Самбусник, наконец, отложил свой нож и вытер лицо полотенцем.
— Точно знаю, что он был честный. И гордый. Он не попросил у своего богатого брата денег! Никогда не просил! И еще он был из хорошего рода, если уж даже его богатый брат, в конце концов, — Тут Эхсон вдруг поднял руку: — В конце концов он всё же додумался его поддержать!..
Потом он снова вздохнул. И посмотрел на меня примирительно своими умными глазами, покрасневшими от молодого лука.
Но я продолжил на него наседать:
— Тогда получается, что и богатый тоже — умный и честный! И справедливый!

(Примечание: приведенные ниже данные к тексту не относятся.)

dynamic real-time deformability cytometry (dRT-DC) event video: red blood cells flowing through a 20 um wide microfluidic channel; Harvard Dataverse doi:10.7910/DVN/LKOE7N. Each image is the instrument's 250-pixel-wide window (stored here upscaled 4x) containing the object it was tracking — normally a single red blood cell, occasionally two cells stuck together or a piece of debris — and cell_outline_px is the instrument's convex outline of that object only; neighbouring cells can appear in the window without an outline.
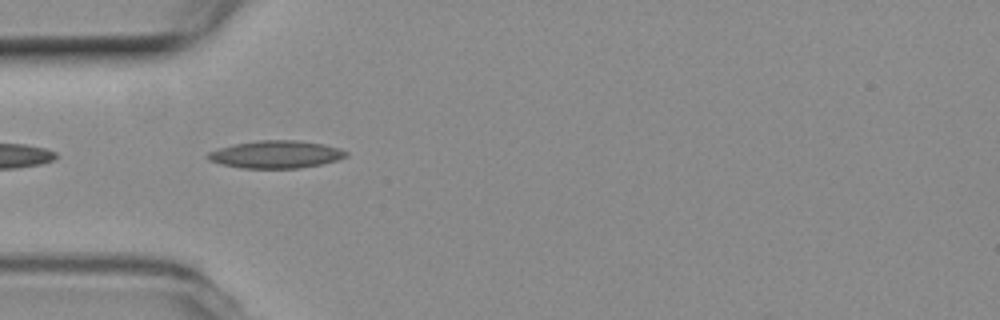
{"species": "common noctule bat (a hibernating species)", "species_latin": "Nyctalus noctula", "temperature_condition": "room temperature", "stored_images_in_passage": 40, "camera_frame_rate_fps": 3000, "um_per_image_px": 0.085, "animal": {"sex": "female", "body_mass_g": 19.3, "forearm_length_mm": 54.1}, "frame": {"image": 1, "passage_image": 2, "time_ms": 0.333, "image_size_px": [1000, 320], "cell_outline_px": [[348, 156], [336, 160], [320, 164], [300, 168], [240, 168], [220, 164], [208, 160], [204, 156], [208, 152], [220, 148], [236, 144], [260, 140], [296, 140], [324, 144], [340, 148], [348, 152]], "centroid_in_image_um": [23.44, 13.13], "position_along_channel_um": 61.6, "area_um2": 22.2}}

— Нет! — отрезал Эхсон. — Нет!... Нет, нет и нет!.. У него были задатки, но он их не развил.
— Почему?
— Ну взять, допустим, меня, или хоть вас. Разве мы с вами не нашли бы способ помочь родному брату? Не обидев его, не задев его гордости! Брат ведь не пропойцей был… или, там, бездельником каким!.. К родному сердцу ключ найти можно... — Тут Эхсон снова взялся за нож и еще ловчее принялся крошить свой лук. — Даже и ключа не надо, и ключа не надо… , — говорил он в такт быстро мелькающему ножу. — Работал брат с утра до ночи, и сумку пнул он со злости… Потому что натрудился за целый день, домой к себе спешил, а тут… — Опять он остановился и отложил нож. – А тут, видишь ли, споткнулся… У бедолаг такое настроение бывает...
— Но сумку-то ведь мог и кто-то другой потерять! – Никак я не мог заставить себя уступить. — Не подумал он: а вдруг эти деньги кто-то ищет! Уж если он такой честный, как вы говорите — взял бы и посмотрел!
— А если бы он не был такой усталый и злой, что с бедными часто случается, точно не пнул бы ее в реку, — заверил меня спокойно Эхсон. Он уже к этому моменту закурил, глубоко затягиваясь крепкой «Примой». – Да, так бы все и случилось… — проговорил он задумчиво, пуская дым через ноздри.
— А дальше-то что?
— А дальше? – Эхсон почесал затылок, подумал, потом повернулся, и с широкой улыбкой мне сказал: — Дальше бы он пришел в полдень на базар и крикнул: «Эй, люди, кто из вас деньги потерял?!!!...»
— И опять же они достались бы бесчестному человеку — таких ведь большинство…, — заключил со вздохом «философ» свои рассуждения.
Эхсон выпекал такие же вкусные самбусы: в пропорциях мяса жира и лука ощущался философский привкус — привкус благородства мастера и его ума.